The article describes the natural development of population in the territories controlled by the Siberian Cossack Host. It is primarily based on the official demographic statistics included in the annual “Reports on the State of the Siberian Cossack Troops for…”, which presents dynamics of absolute and relative indicators depicting the fertility, mortality, and natural growth of the population. The sources reveal the scale, pace, and trends of natural population development over 20 years with chronological changes presented by year and by stage.
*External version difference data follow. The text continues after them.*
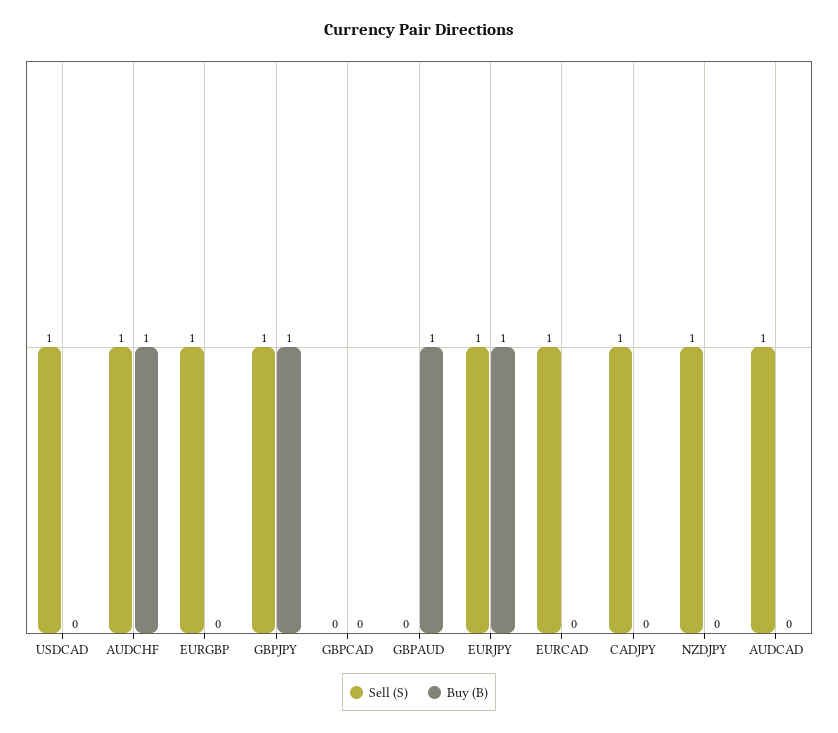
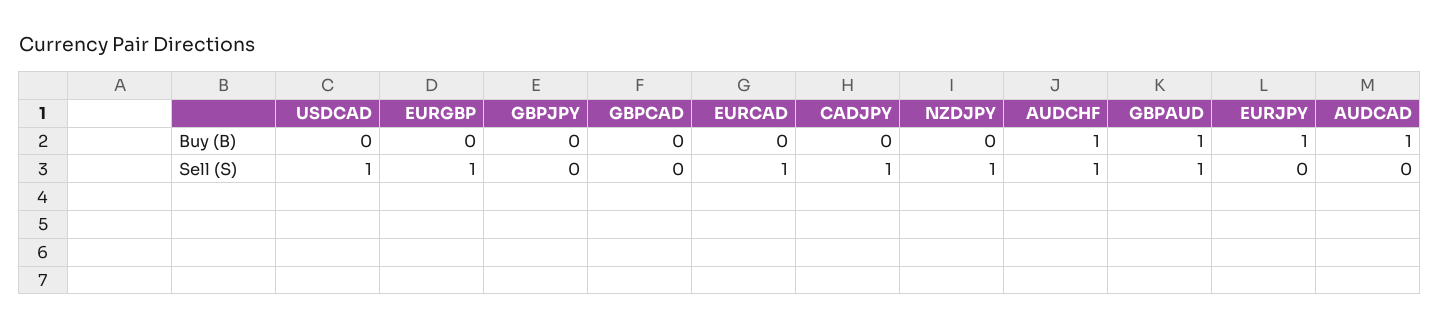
  {
    "Sell (S)": {
      "USDCAD": 1,
      "AUDCHF": 1,
      "EURGBP": 1,
-     "GBPJPY": 1,
+     "GBPJPY": 0,
      "GBPCAD": 0,
-     "GBPAUD": 0,
+     "GBPAUD": 1,
-     "EURJPY": 1,
+     "EURJPY": 0,
      "EURCAD": 1,
      "CADJPY": 1,
      "NZDJPY": 1,
-     "AUDCAD": 1
+     "AUDCAD": 0
    },
    "Buy (B)": {
      "USDCAD": 0,
      "AUDCHF": 1,
      "EURGBP": 0,
-     "GBPJPY": 1,
+     "GBPJPY": 0,
      "GBPCAD": 0,
      "GBPAUD": 1,
      "EURJPY": 1,
      "EURCAD": 0,
      "CADJPY": 0,
      "NZDJPY": 0,
-     "AUDCAD": 0
+     "AUDCAD": 1
    }
  }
The authors comprehensively examine all data related to the population of the Siberian Cossack Host, including the Cossacks and “non-residents” registered by the Host. The article concludes by arguing that over time the annual natural population growth increased due to a consistent drop in mortality, while the birth rate declined at a slower pace. Compared to the Steppe Region, the Transbaikal Cossack Host, and in general Siberia and the Russian Empire as the whole, the Siberian Cossack Host demonstrated the largest natural increase in the number of residents. The lands of the Host were dominated by the traditional, “cost-intensive” reproduction of the population established in the past. However, the shifts brought by modernization to the natural development of the population, especially the “explosive” natural population growth, indicate that, at the turn of the 20th century, the Siberian Host entered the first phase of a demographic transition – the formation of a modern type of generational renewal.